A young bar manager was slapped by a married father of two, and she took him to court. She claims that the incident impacted her self-worth and believes that her mental health has declined.
Annabel Bassil, 22, was working her shift in Sydney's pub in Sutherland Shire. A 41-year-old man was walking by and slapped her bum.
She said she was left shaken, in tears and feeling "violated" by the incident, which was caught on CCTV.
Annabel didn't know him:
"I had had no previous interaction with this customer. He simply walked in, saw me, and hit me, to which he attempted to justify by saying that it was fine because he had a wife."
"What do you even say to that? In his mind, it was justified."
The police threw the man out, and Ms. Basill made a formal complaint regarding the matter the following day.
The case from last summer is finally settled
After over a year, Basill and the married father of two met again, this time in courtroom.
The man pleaded guilty to a charge of common assault.

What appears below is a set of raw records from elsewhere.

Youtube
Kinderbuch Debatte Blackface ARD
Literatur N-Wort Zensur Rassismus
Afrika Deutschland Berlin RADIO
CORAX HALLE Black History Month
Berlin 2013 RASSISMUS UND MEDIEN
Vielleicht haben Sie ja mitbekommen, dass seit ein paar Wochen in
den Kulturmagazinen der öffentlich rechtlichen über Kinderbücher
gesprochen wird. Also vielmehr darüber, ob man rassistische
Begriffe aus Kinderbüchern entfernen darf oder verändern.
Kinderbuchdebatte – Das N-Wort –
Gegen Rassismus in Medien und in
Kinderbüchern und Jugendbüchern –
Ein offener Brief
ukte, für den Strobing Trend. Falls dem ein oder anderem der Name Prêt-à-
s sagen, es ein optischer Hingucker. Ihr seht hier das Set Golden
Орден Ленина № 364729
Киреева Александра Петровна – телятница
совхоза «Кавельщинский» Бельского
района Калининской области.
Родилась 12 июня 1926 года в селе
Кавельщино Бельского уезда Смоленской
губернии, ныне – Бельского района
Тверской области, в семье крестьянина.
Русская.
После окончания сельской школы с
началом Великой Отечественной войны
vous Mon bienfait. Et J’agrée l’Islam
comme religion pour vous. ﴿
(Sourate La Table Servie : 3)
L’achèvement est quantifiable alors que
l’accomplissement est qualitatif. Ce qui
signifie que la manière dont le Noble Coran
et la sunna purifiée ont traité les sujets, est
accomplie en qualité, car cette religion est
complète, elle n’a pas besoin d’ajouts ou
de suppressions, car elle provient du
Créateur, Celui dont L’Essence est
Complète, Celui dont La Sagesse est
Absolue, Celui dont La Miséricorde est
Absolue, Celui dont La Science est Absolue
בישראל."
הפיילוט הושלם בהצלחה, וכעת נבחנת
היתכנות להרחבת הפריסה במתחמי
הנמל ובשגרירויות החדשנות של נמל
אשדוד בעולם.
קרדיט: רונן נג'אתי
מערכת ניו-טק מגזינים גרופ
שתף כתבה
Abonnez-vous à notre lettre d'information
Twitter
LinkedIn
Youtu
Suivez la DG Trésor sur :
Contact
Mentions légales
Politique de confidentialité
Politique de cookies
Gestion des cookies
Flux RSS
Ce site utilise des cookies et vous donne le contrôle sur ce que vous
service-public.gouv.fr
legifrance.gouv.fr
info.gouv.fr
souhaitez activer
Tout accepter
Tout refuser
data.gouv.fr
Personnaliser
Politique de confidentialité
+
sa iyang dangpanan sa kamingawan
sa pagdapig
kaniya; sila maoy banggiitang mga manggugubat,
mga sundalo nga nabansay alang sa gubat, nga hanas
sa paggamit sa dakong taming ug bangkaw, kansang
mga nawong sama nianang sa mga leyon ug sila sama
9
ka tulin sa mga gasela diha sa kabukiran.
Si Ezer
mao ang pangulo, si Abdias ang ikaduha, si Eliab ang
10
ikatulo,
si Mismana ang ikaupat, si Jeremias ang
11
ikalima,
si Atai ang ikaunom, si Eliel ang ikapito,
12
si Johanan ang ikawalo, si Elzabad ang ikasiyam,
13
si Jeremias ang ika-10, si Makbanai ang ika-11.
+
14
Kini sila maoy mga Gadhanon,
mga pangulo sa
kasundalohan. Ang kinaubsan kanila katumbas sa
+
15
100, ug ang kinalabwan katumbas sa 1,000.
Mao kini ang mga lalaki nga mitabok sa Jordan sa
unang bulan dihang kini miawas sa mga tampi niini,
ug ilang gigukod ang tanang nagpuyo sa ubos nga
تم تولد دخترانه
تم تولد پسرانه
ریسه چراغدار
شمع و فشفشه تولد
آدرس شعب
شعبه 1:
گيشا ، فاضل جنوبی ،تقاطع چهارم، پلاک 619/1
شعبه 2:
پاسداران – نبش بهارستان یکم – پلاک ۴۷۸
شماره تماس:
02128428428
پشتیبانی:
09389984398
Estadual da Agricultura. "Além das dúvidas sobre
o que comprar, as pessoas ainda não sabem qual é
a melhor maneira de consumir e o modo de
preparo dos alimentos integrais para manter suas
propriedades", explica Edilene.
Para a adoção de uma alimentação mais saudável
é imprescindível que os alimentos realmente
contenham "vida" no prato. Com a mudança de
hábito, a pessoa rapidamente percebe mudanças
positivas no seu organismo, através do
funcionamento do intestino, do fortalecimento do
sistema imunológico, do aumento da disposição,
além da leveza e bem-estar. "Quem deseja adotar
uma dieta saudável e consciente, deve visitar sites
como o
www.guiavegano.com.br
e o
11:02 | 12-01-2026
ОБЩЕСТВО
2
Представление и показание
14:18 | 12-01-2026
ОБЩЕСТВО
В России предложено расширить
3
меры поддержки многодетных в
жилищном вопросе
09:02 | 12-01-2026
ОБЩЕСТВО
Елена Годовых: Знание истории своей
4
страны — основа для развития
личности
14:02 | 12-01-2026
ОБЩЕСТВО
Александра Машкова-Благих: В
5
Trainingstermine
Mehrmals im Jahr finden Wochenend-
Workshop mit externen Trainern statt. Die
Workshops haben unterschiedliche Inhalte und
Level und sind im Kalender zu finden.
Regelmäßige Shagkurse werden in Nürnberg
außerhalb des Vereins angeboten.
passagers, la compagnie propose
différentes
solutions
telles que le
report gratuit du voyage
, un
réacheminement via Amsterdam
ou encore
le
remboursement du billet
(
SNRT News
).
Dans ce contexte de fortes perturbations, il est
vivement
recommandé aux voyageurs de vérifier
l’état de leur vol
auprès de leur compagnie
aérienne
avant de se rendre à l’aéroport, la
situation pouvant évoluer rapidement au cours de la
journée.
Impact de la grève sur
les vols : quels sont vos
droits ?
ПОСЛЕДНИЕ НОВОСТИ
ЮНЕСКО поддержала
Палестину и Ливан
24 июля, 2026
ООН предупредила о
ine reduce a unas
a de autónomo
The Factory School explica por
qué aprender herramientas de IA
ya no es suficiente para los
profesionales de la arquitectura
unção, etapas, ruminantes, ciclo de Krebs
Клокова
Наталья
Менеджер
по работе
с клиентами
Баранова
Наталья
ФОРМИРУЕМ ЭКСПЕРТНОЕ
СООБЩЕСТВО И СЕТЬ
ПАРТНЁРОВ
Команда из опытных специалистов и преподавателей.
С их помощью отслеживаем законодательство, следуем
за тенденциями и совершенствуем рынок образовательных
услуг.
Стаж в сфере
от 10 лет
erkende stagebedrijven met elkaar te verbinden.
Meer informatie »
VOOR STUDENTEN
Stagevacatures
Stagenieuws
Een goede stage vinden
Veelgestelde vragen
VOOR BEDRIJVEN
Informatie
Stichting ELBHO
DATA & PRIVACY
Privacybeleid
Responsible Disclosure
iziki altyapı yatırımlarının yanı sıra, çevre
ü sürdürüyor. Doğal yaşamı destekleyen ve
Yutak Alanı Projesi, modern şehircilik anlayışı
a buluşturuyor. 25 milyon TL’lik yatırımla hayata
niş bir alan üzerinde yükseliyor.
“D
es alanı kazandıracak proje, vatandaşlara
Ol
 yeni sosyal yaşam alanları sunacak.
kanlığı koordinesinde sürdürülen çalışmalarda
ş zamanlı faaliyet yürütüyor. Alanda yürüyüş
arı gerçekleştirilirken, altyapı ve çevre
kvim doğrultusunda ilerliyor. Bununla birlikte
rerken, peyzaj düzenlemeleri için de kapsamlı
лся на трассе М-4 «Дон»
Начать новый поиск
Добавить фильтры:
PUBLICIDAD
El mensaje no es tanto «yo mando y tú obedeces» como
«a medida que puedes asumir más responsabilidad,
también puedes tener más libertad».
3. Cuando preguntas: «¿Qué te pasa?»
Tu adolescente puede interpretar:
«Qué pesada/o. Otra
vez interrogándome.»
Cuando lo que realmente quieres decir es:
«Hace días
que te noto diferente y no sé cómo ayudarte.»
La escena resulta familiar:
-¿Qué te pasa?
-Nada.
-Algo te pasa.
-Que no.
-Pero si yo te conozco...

He explained that he was excited after learning that his NRL Team, the South Sydney Rabbitohs, had won.
The defense asked the young bar manager whether or not it was her handheld radio hanging on her waist, which felt most of the man's hand.
She explained to ABC:
"That's not the point. The point is that he did it. I did nothing that meant he could do that."
The man was found guilty, though he was only given a section 10 dismissal.
Despite the lack of punishment, Annabel seemed pleased:
"He was clearly remorseful about this spur of the moment action, and for him, it has cost him a year of lawyers fees, as well as the embarrassment of his own behavior."
"From the way that he behaved in court, I could tell that he knew he was in the wrong, and for me, that was enough."
The wife took her husband's side
One thing made things worse, and it's most likely the reason why the bar manager felt as if her mental health is under threat.
After the disturbance, the man's wife approached her, demanded that she not "do anything stupid" since he had "just [been] having fun."
As Basill explained to the media:
"This event had a knock-on effect on me questioning my worth and caused my mental health to deteriorate, as well as it leading me to really dislike working in a pub."
"It also caused me to imagine this guy's face wherever I went, and I generally felt uncomfortable in my workplace."
The brave young woman's been working in the industry since she was 17. She said that it's tough to be a woman in hospitality.
Annabel gave a fantastic message to all women out there, facing objectification every day:
"We are constantly objectified, told that we would 'look prettier if we smile' and that because you poured them a beer, you owe them something and that your sole purpose of being there is to be something nice to look at.
"As a female manager, I was exposed to multiple male customers in disbelief that they would consider leaving a female in charge and that they would only speak to 'male managers.'"
"I had several males around me imply that they thought I was overreacting and wasting my time, which only made this situation more overwhelming."
Bassil received appreciation over the workplace assault case
Annabel received an "amazing response" from many women from the industry. One woman wrote on Facebook:
"It happened to me when I was a waitress at about 20 years old. It just felt so gross to be violated like that."
"A man did that to me many years ago when I was walking through a bar. I was very offended."
Meanwhile, third woman posted:
"This happened to me many times over the years, and it is really awful."
"It makes you scared to walk past men."
Australian Human Rights Commission found that 39% of women face sexual harassment in the workplace. Annabel's step might seem small, but it's clearly a step in the right direction!